Politica

Il Partito democratico? Dilaniato dalle lotte di potere

Lascia francamente stupefatti ascoltare Andrea Orlando, impegnato per la prima volta nella sua vita in uno scontro (quasi) frontale, adottare tecniche argomentative risalenti a oltre mezzo secolo fa. Cos’altro sarebbe l’escamotage anti-renziano di proporre la discussione sui principi primi e secondi al posto della conta congressuale, se non il riciclaggio della furbata con cui il Padre della Patria (?) Ugo la Malfa si barcamenò per anni nella morta gora della politica italiana, congelata dal vento della Guerra Fredda: la cosiddetta “politica dei contenuti”.

Pura acrobazia dialettica di potere. Come di potere sono le logiche (inconfessate/inconfessabili) retrostanti a un po’ tutte le posizioni in lizza nella dissoluzione in corso del Partito democratico: Matteo Renzi ossessionato dalla pulsione al regolamento di conti, per lo scopo primario di gestire in totale libertà la composizione delle liste dei candidati alle elezioni nazionali, che prima o poi si terranno; Pierluigi Bersani e soci terrorizzati dal pericolo di non venire più rieletti e – così – essere costretti per la prima volta nella loro vita a ricollocarsi nel mondo reale cercandosi un lavoro. E non tutti hanno ad attenderli una pompa di benzina in quel di Bettola, provincia di Piacenza. Di certo un problema che non tocca Massimo D’Alema, che potrà continuare a produrre vino nella sua tenuta umbra, rientrando periodicamente nella Capitale per ironizzare ferocemente sulla Terza Via blairiana che il Renzi voleva praticare con una ventina d’anni di ritardo (e della quale lui si era fatto italico portabandiera quale referente del Blairismo rampante, due decadi prima).

Corollario di queste miserie lo scontro bisbigliato tra il converso Orlando e il suo compagno di cordata Matteo Orfini, per nulla disposto a rinunciare alla carica sostanzialmente decorativa di presidente del Pd di osservanza renziana. Una increspatura nel mondo della politica, che – tuttavia – mette a repentaglio la pittoresca componente dei “Giovani Turchi”; trampolino di lancio carrieristico di ex giovanotti che ormai hanno abbondantemente superato la quarantina (per cui l’aggettivo “giovani” suona involontariamente derisorio): professional politici dall’età pre-puberale, poi ingrigiti nei corridoi di partito.

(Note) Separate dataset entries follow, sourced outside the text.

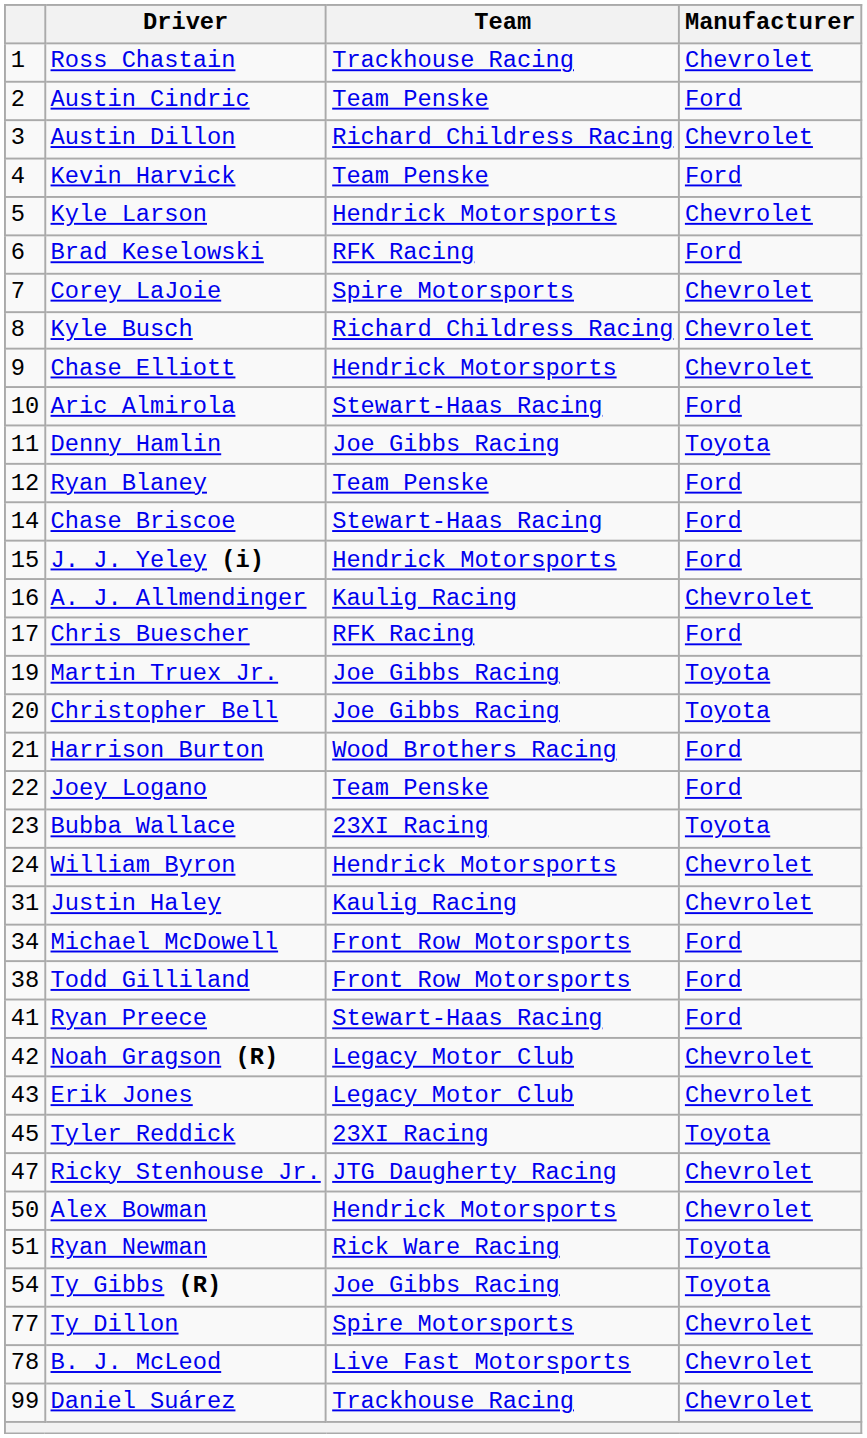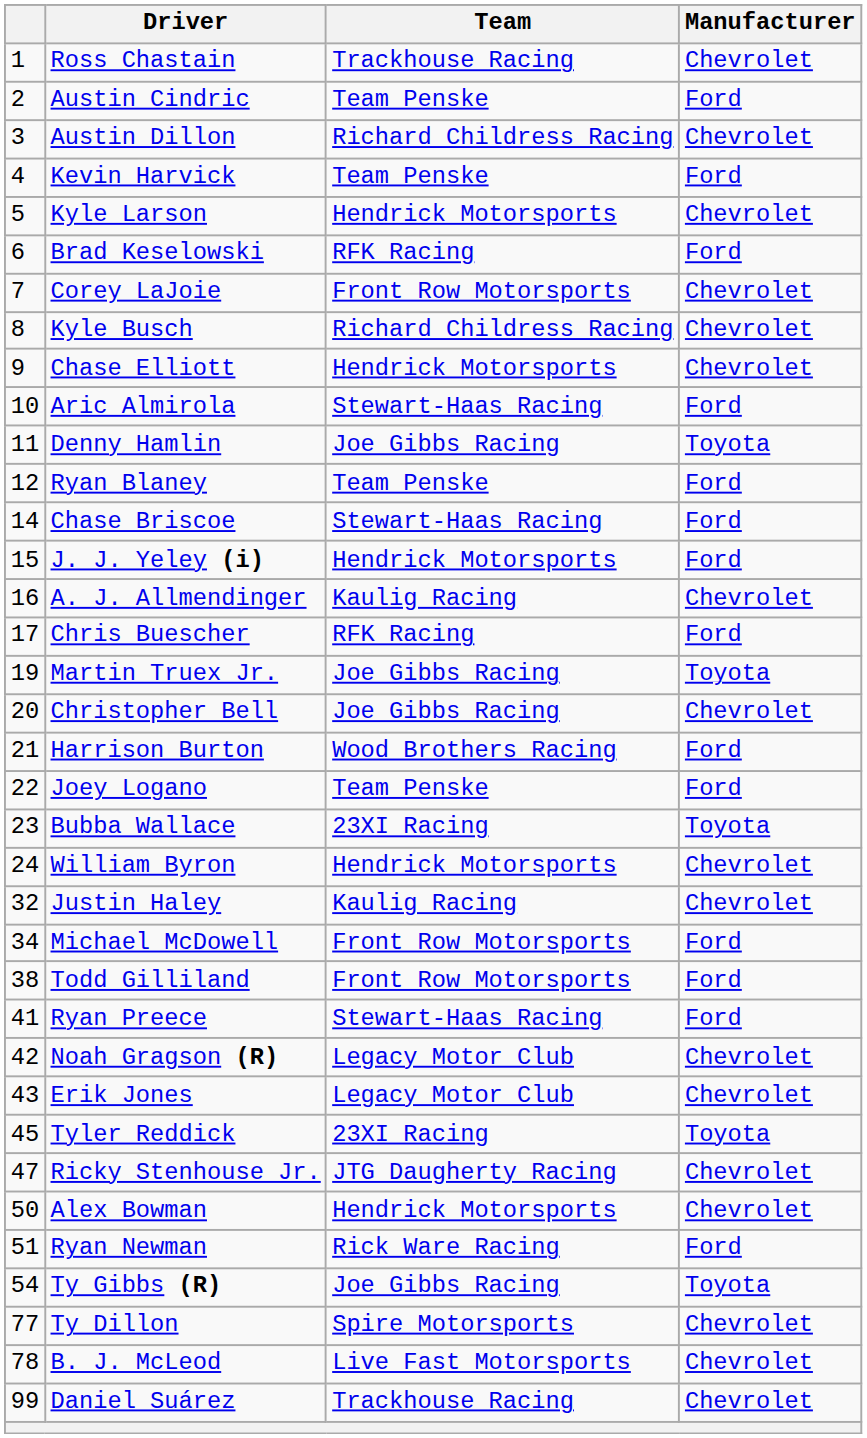Corey LaJoie | Team: Spire Motorsports -> Front Row Motorsports
Christopher Bell | Manufacturer: Toyota -> Chevrolet
Justin Haley | column 1: 31 -> 32
Ryan Newman | Manufacturer: Toyota -> Ford
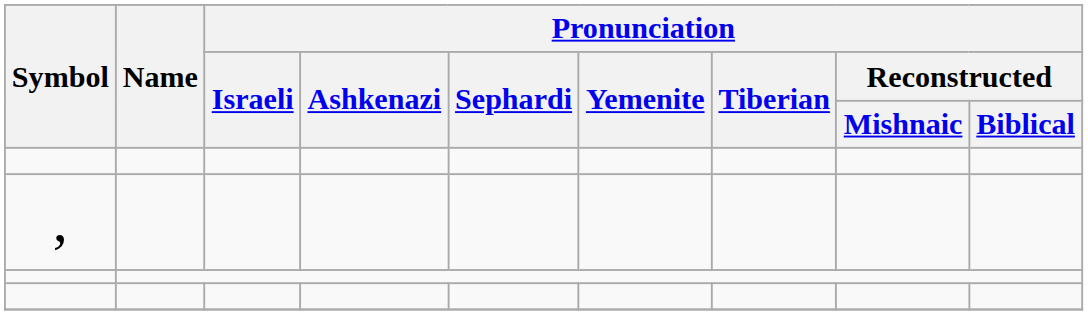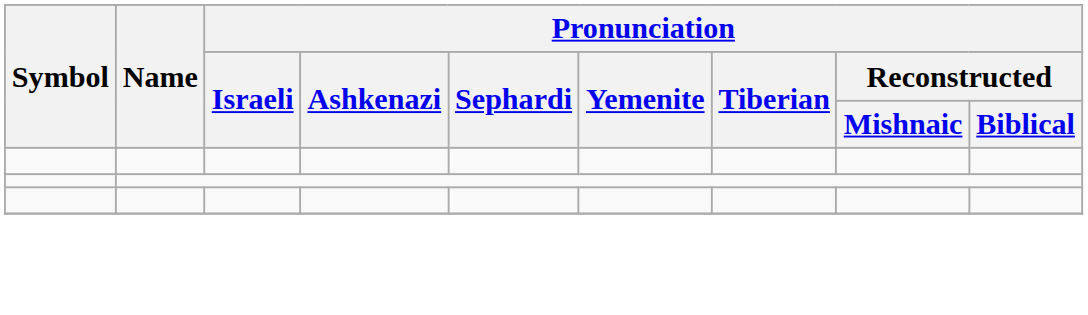- row: ,
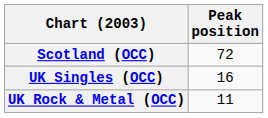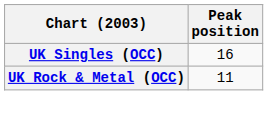- row: Scotland (OCC) | 72
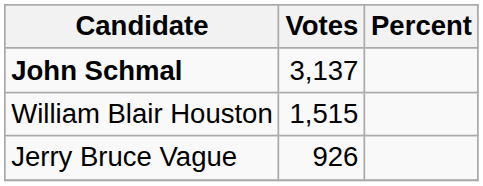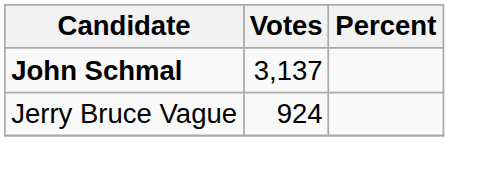- row: William Blair Houston | 1,515
Jerry Bruce Vague | Votes: 926 -> 924
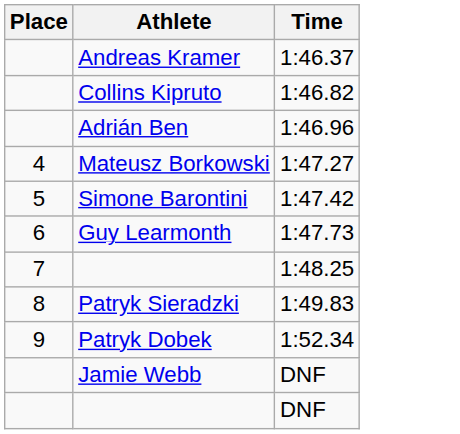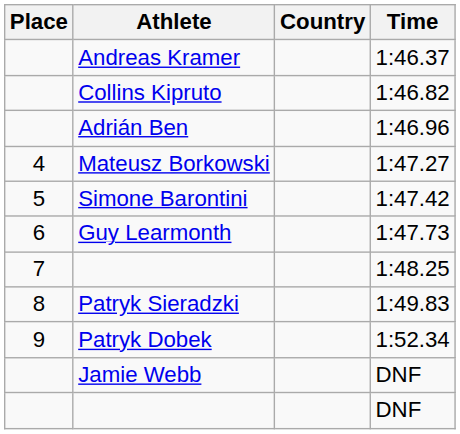+ column: Country
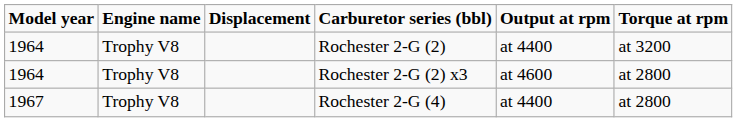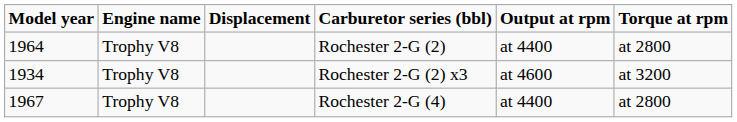Rochester 2-G (2) | Torque at rpm: at 3200 -> at 2800
Rochester 2-G (2) x3 | Model year: 1964 -> 1934
Rochester 2-G (2) x3 | Torque at rpm: at 2800 -> at 3200
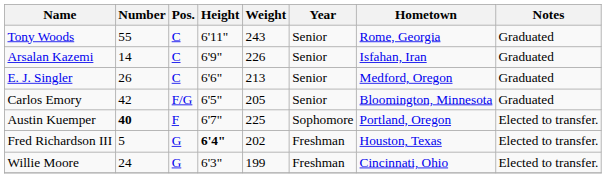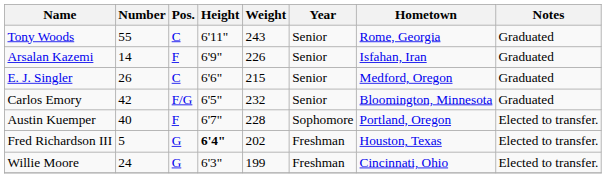Arsalan Kazemi | Pos.: C -> F
E. J. Singler | Weight: 213 -> 215
Carlos Emory | Weight: 205 -> 232
Austin Kuemper | Number: bold -> normal
Austin Kuemper | Weight: 225 -> 228
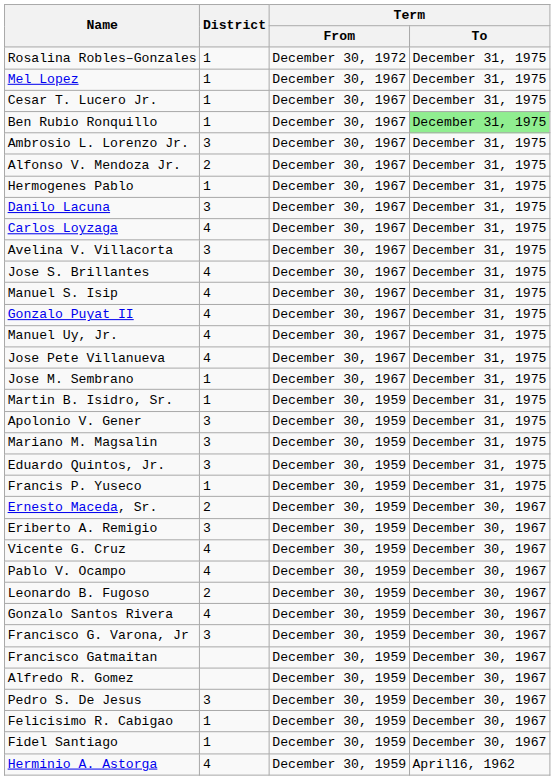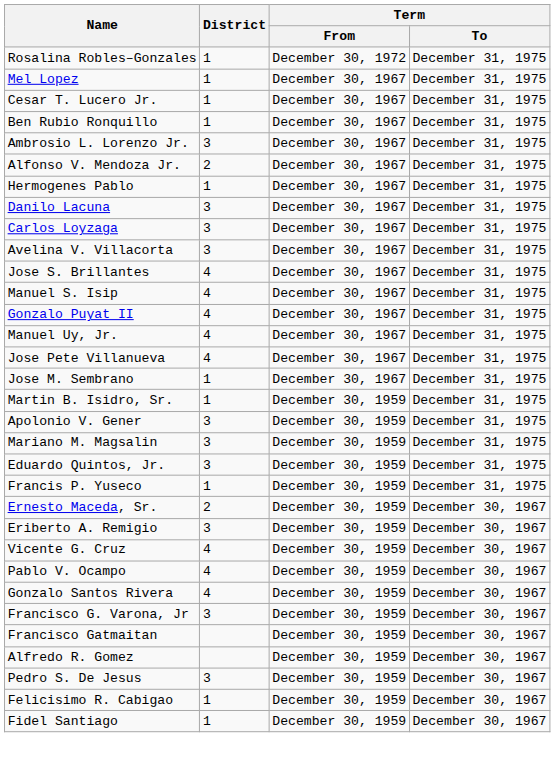Ben Rubio Ronquillo | Term / To: lightgreen background -> no background
Carlos Loyzaga | District: 4 -> 3
- row: Leonardo B. Fugoso | 2 | December 30, 1959 | December 30, 1967
- row: Herminio A. Astorga | 4 | December 30, 1959 | April16, 1962
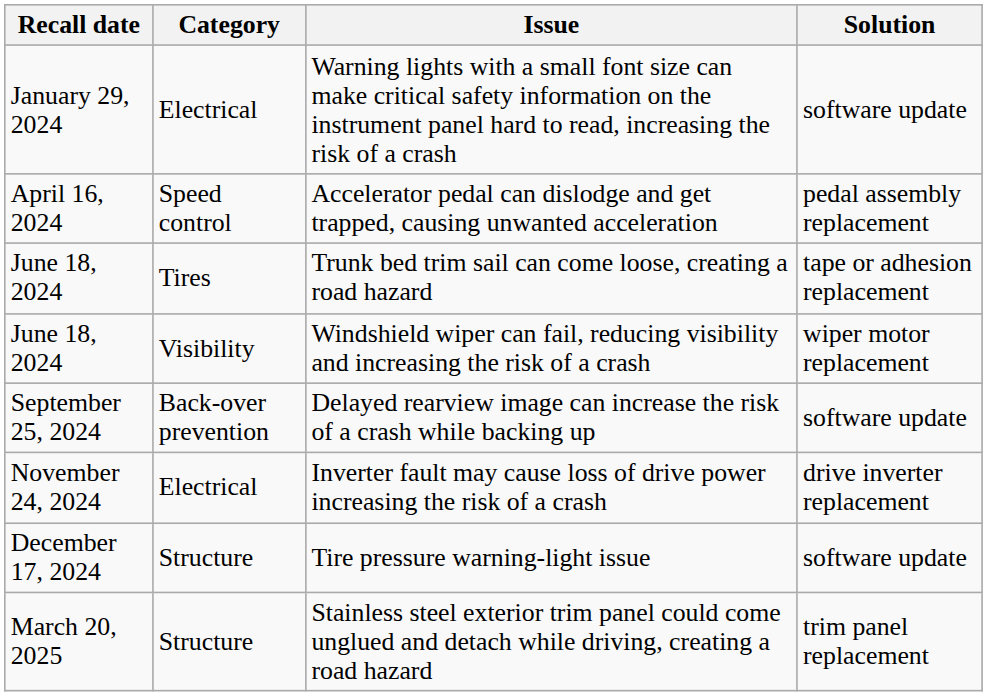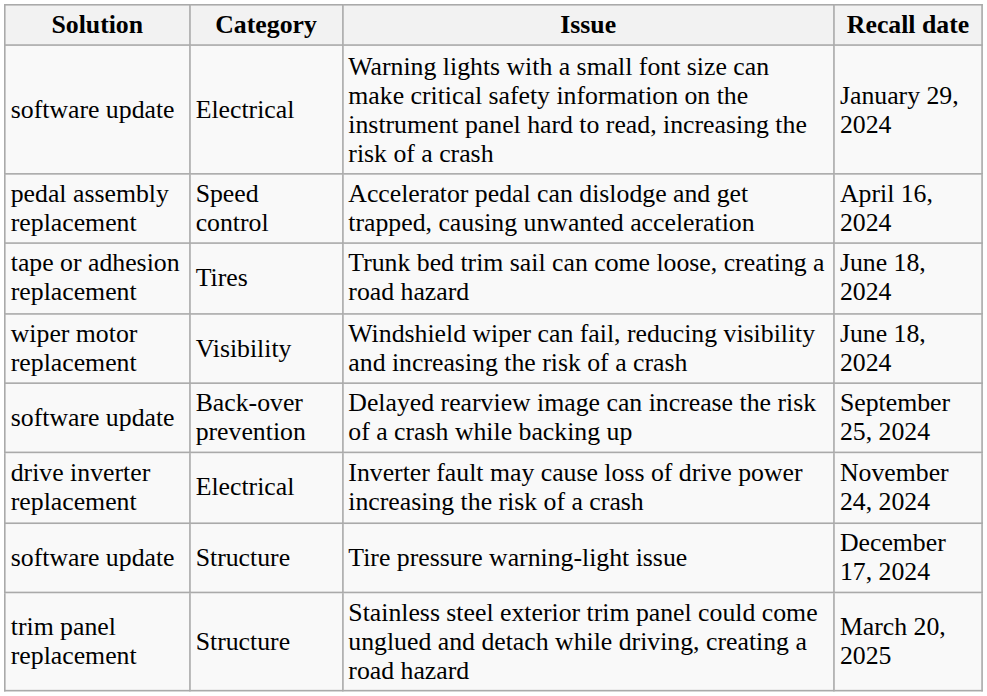columns swapped: Recall date <-> Solution
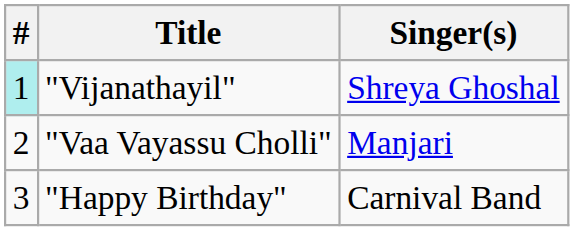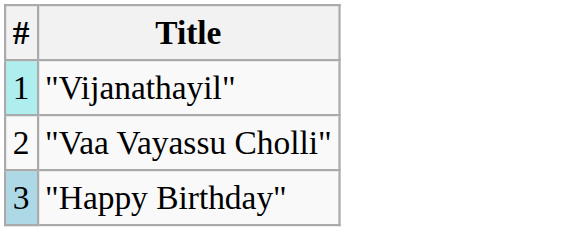- column: Singer(s) | Shreya Ghoshal | Manjari | Carnival Band
"Happy Birthday" | #: no background -> lightblue background
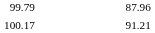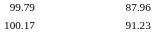100.17 | column 3: 91.21 -> 91.23
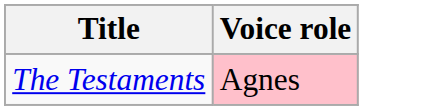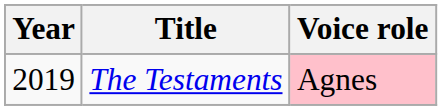+ column: Year | 2019
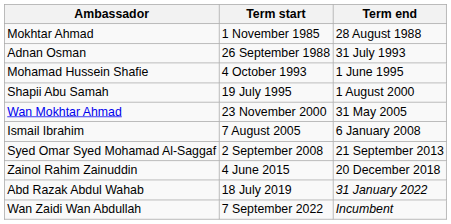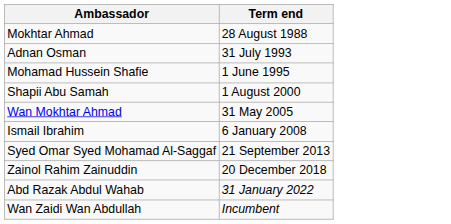- column: Term start | 1 November 1985 | 26 September 1988 | 4 October 1993 | 19 July 1995 | 23 November 2000 | 7 August 2005 | 2 September 2008 | 4 June 2015 | 18 July 2019 | 7 September 2022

Appunto, miserie. Ma che dimostrano chiaramente l’avanzata corrosione della presa sulle dinamiche interne del Partito democratico di chi le aveva manovrate a piacimento nell’ultimo triennio, il presunto “loRenzi il Magnifico”: il precoce incartapecorimento di una leadership assolutistica, già accompagnata dal coro assordante dei cortigiani a destra e sinistra. Breve la vita felice del “ragazzo di Rignano”, rivelatosi un re Mida alla rovescia. E ormai ridimensionato a poca cosa dalle defezioni, compresi i pacchetti di mischia che, in questo come altri blog, ingolfavano lo spazio dei commenti nei post critici verso l’allora premier; contrapponendosi massicciamente alle “ultime raffiche” grilline. Queste altre tuttora molto attive, nonostante le mattane dei Boss, l’opportunismo dello Staff e il sempre più sfuggente profilo dei vari Luigi di Maio e Virginie Raggi.

Prendiamone atto una volta per tutte: con questo bestiario immiserito non si profila nessuna salvezza per il Paese. E prenderne atto potrebbe essere la premessa per reazioni più serie del torpido quanto ricorrente millenarismo da “arrivano i nostri”: credere che il cambiamento effettivo discenda dal cielo. Con questa gente qua. Che non ha nulla dei grandi protagonisti della politica novecentesca. I politici suscitatori di energie collettive (mi viene da dire, i Churchill, i De Gaulle o i Kennedy), i grandi uomini di Stato capaci di sciogliere nodi e governare (magari tipi come Helmut Schmidt).